Organic Blueberry Planting Guide
Blueberries are an easy way to create an edible landscape with highly desirable ornamental values. Once established blueberries require little upkeep. Just a little pruning in late winter and you will have no less than 30 years of fruit. Some plants can live for over 100 years.
Site Selection and Preparation
Select a sunny location with well-drained soil that is free of weeds and is well-worked. It is best to prepare the site several months in advance to allow your amendments to integrate into the soil. Where the soil is not ideal or marginally-drained, raised beds are an excellent option. Blueberries can also grow well in containers
Blueberries need acidic soils. Incorporating peat moss into the planting medium is our recommendation. For planting into the ground, dig an area about 3 feet around and 18 inches deep for each plant. Remove a third of the soil. Add an equal amount of pre-moistened peat moss and mix well. One bag of compressed bale will be enough for 4 plants. For raised beds or containers mix equal volumes peat moss, pine bark, compost or a planting mix with a high content of organic matter. Do not use manure in your mix.

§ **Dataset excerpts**
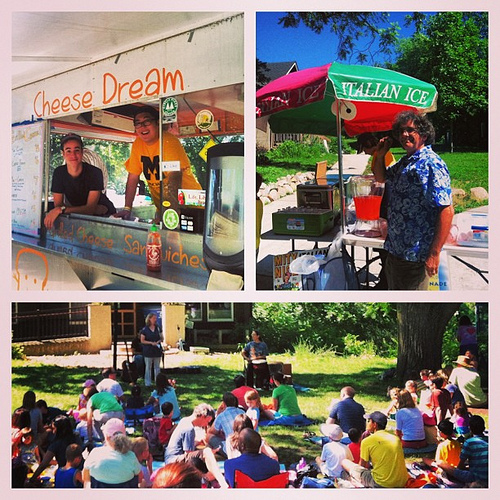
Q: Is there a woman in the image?
A: Yes, there is a woman.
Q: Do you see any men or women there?
A: Yes, there is a woman.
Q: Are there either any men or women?
A: Yes, there is a woman.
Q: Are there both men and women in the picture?
A: Yes, there are both a woman and a man.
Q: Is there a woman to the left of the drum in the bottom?
A: Yes, there is a woman to the left of the drum.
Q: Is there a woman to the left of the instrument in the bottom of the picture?
A: Yes, there is a woman to the left of the drum.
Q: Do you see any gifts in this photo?
A: No, there are no gifts.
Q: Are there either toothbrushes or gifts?
A: No, there are no gifts or toothbrushes.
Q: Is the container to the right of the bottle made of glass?
A: Yes, the container is made of glass.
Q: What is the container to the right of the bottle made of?
A: The container is made of glass.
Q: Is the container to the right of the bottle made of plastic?
A: No, the container is made of glass.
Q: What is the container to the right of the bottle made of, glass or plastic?
A: The container is made of glass.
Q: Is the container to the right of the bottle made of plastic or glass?
A: The container is made of glass.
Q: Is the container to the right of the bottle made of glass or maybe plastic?
A: The container is made of glass.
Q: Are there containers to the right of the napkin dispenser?
A: Yes, there is a container to the right of the napkin dispenser.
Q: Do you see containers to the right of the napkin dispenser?
A: Yes, there is a container to the right of the napkin dispenser.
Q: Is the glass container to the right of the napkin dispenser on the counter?
A: Yes, the container is to the right of the napkin dispenser.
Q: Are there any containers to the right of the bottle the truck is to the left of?
A: Yes, there is a container to the right of the bottle.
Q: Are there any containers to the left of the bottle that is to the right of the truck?
A: No, the container is to the right of the bottle.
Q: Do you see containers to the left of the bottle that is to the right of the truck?
A: No, the container is to the right of the bottle.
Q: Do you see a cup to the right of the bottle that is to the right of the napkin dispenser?
A: No, there is a container to the right of the bottle.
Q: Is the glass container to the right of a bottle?
A: Yes, the container is to the right of a bottle.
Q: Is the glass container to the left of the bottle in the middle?
A: No, the container is to the right of the bottle.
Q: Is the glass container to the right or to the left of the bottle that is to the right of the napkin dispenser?
A: The container is to the right of the bottle.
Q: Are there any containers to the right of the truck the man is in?
A: Yes, there is a container to the right of the truck.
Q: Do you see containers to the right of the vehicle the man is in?
A: Yes, there is a container to the right of the truck.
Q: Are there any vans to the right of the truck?
A: No, there is a container to the right of the truck.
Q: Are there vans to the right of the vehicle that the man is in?
A: No, there is a container to the right of the truck.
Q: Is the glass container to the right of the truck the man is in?
A: Yes, the container is to the right of the truck.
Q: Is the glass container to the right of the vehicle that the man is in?
A: Yes, the container is to the right of the truck.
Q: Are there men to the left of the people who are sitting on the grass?
A: Yes, there is a man to the left of the people.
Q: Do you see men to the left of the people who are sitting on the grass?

§ **TASKS TO CARRY OUT**
a - Please copy the part of the blueberry planting guide starting with "Organic Blueberry Planting" and going on through "over 100 years.".
b - In the blueberry planting guide, how many plants will one bag of compressed bale serve?

§ **OUTPUTS BY TASK**
a -
Organic Blueberry Planting Guide
Blueberries are an easy way to create an edible landscape with highly desirable ornamental values. Once established blueberries require little upkeep. Just a little pruning in late winter and you will have no less than 30 years of fruit. Some plants can live for over 100 years.

b - Four plants.